およそ9年前まで、医学部を卒業し国家試験に合格した新米医師は、ほとんどが大学の何かしらの診療科に入局し、そこで「研修医」として2年間を過ごす。
その間、他院の当直バイトなどを経験し、そこでの救急診療を経て、救急医療・医学を学んできていた。
時に、自分の専門外かつ未熟なことで対応できないことは多々あり、患者自身もそうだが研修医自身が冷や汗をかくことがしばしばあった。
そういう風に最初から専門科に入局した医師は、その診療科以外の勉強をまずすることはなく、自分の専門以外の疾患に対応できなくなってしまう。
結果、医師免許は持っていても心肺蘇生できない医師や、小児の診療は一切できない医師、傷の縫合さえできない医師はたくさんいた。

そういう事態に危機感を抱いてか、国民医療費削減を目的とするなんて裏話もあるが、およそ8年ほど前から「初期研修の義務化」と言うのが始まった。
免許を取得したばかりの医師は、2年間を研修指定病院で研修し、修了しなければ、その後の保険医療や開業などに制約を来すというものだ。
初期研修を義務化し、多くの診療科を回ることで、様々な疾患に触れる機会を持とう、という意図があった。
しかし、実際にはその趣旨はしっかりと履行されていない。

今までの制度では、入局してきた新米医師は、今後の自分たちの後輩として成長し、その専門科で食っていけるだけの技量を身に付けてもらわなければならないという観点から、その医局に属する先輩医師たちから熱い指導を受けていた。その中で、研修医たちも様々な課題を課され、任されたり責任を負わされたりすることで成長していた。
しかし、今の研修義務化後の研修医に対しては「将来どの科に進むか分からない」と言うのもあり、また制度の中で「9時~5時で終了」「給料の保証」などが強調されてしまい、お客様扱いになっている感もある。
実際、学生時代の臨床実習と変わらないような研修しかしていない所もあったりで、研修の質としては緩くなったと言わざるを得ない。
その結果、初期研修を終えた医師は、かつてに比べれば頼りない部分が多い。

▬▬▬▬▬▬▬▬▬▬

理解度チェック:
A) 本文のうち、「そういう事態に危機感を抱いて」で始まり「様扱いになっている感もある。」まで続く部分を、そのまま書き写してください。
B) 本文によると、免許を取得したばかりの医師は、初期研修の義務化によってどこで何年間研修することになったか答えてください。
C) 本文によると、義務化後の研修医がお客様扱いになっている感があるのはなぜか、1〜3文で説明してください。

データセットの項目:
▬▬▬▬▬▬▬▬▬▬

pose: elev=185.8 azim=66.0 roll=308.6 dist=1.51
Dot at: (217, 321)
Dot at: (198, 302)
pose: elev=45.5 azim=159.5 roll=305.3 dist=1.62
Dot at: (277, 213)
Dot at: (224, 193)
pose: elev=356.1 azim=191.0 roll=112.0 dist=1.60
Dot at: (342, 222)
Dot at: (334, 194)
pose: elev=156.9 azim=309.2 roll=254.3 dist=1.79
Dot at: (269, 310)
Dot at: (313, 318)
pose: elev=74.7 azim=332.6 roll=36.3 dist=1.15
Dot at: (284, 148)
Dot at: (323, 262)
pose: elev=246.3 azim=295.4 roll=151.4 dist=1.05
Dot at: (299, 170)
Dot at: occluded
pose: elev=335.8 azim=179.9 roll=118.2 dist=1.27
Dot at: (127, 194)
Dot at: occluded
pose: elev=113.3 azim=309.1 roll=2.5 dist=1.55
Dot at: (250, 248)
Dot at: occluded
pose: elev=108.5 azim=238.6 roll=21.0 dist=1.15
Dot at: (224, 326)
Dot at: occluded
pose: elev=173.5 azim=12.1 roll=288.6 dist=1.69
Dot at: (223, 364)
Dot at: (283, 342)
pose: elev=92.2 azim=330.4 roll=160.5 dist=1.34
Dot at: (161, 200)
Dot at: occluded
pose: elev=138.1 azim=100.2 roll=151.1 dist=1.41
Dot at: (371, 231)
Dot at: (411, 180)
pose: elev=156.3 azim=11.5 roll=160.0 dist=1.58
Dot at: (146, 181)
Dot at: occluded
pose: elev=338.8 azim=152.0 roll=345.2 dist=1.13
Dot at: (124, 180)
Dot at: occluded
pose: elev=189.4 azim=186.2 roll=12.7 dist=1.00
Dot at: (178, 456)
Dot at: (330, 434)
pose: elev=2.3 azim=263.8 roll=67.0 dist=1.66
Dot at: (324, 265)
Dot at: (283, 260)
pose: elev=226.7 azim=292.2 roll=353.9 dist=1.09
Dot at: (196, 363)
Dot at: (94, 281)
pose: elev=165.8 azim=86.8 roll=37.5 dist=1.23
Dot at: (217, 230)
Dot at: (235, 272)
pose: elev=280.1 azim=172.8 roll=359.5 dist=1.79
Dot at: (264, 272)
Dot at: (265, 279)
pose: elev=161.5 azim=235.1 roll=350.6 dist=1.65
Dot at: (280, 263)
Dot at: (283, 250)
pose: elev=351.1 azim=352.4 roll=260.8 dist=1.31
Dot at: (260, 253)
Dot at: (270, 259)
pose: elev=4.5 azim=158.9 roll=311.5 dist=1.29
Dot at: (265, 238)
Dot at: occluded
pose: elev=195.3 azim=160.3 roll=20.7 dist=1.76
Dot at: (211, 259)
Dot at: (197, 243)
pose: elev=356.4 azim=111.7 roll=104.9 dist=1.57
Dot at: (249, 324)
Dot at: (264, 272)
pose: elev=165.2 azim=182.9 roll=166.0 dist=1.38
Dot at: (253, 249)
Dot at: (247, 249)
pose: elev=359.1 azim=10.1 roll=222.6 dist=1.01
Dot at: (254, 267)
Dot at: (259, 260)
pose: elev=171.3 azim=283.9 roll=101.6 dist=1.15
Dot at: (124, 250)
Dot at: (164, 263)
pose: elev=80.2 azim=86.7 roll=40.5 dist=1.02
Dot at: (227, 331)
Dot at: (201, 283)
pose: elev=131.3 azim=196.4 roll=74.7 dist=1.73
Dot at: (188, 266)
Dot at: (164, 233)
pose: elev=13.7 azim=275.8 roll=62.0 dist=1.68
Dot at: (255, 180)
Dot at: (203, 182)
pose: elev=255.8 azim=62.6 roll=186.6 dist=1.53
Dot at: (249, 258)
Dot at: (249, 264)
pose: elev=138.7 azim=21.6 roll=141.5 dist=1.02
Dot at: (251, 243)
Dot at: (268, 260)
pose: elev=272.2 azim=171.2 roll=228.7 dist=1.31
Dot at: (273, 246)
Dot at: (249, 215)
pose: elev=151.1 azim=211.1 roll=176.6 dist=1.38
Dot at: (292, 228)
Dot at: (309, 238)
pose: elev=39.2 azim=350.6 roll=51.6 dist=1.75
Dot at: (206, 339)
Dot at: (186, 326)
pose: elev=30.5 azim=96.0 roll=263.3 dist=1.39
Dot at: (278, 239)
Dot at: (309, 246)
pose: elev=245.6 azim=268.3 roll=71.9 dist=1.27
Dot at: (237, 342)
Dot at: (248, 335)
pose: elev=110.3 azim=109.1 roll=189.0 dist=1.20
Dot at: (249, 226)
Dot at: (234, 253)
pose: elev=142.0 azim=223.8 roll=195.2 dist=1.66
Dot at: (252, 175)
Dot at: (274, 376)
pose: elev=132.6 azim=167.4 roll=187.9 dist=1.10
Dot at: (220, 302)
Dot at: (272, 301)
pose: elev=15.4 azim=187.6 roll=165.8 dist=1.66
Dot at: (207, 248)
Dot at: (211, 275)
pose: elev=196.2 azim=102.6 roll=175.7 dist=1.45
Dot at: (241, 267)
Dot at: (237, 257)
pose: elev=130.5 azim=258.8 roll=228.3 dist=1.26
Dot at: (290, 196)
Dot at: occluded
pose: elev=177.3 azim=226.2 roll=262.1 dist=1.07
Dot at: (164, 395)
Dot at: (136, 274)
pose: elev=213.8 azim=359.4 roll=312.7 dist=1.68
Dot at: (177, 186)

▬▬▬▬▬▬▬▬▬▬

出力一覧:
A)
そういう事態に危機感を抱いてか、国民医療費削減を目的とするなんて裏話もあるが、およそ8年ほど前から「初期研修の義務化」と言うのが始まった。
免許を取得したばかりの医師は、2年間を研修指定病院で研修し、修了しなければ、その後の保険医療や開業などに制約を来すというものだ。
初期研修を義務化し、多くの診療科を回ることで、様々な疾患に触れる機会を持とう、という意図があった。
しかし、実際にはその趣旨はしっかりと履行されていない。

今までの制度では、入局してきた新米医師は、今後の自分たちの後輩として成長し、その専門科で食っていけるだけの技量を身に付けてもらわなければならないという観点から、その医局に属する先輩医師たちから熱い指導を受けていた。その中で、研修医たちも様々な課題を課され、任されたり責任を負わされたりすることで成長していた。
しかし、今の研修義務化後の研修医に対しては「将来どの科に進むか分からない」と言うのもあり、また制度の中で「9時~5時で終了」「給料の保証」などが強調されてしまい、お客様扱いになっている感もある。

B) 研修指定病院で2年間研修することになった。

C) 今の研修医は将来どの科に進むか分からないうえ、制度の中で「9時~5時で終了」や「給料の保証」などが強調されてしまっているためである。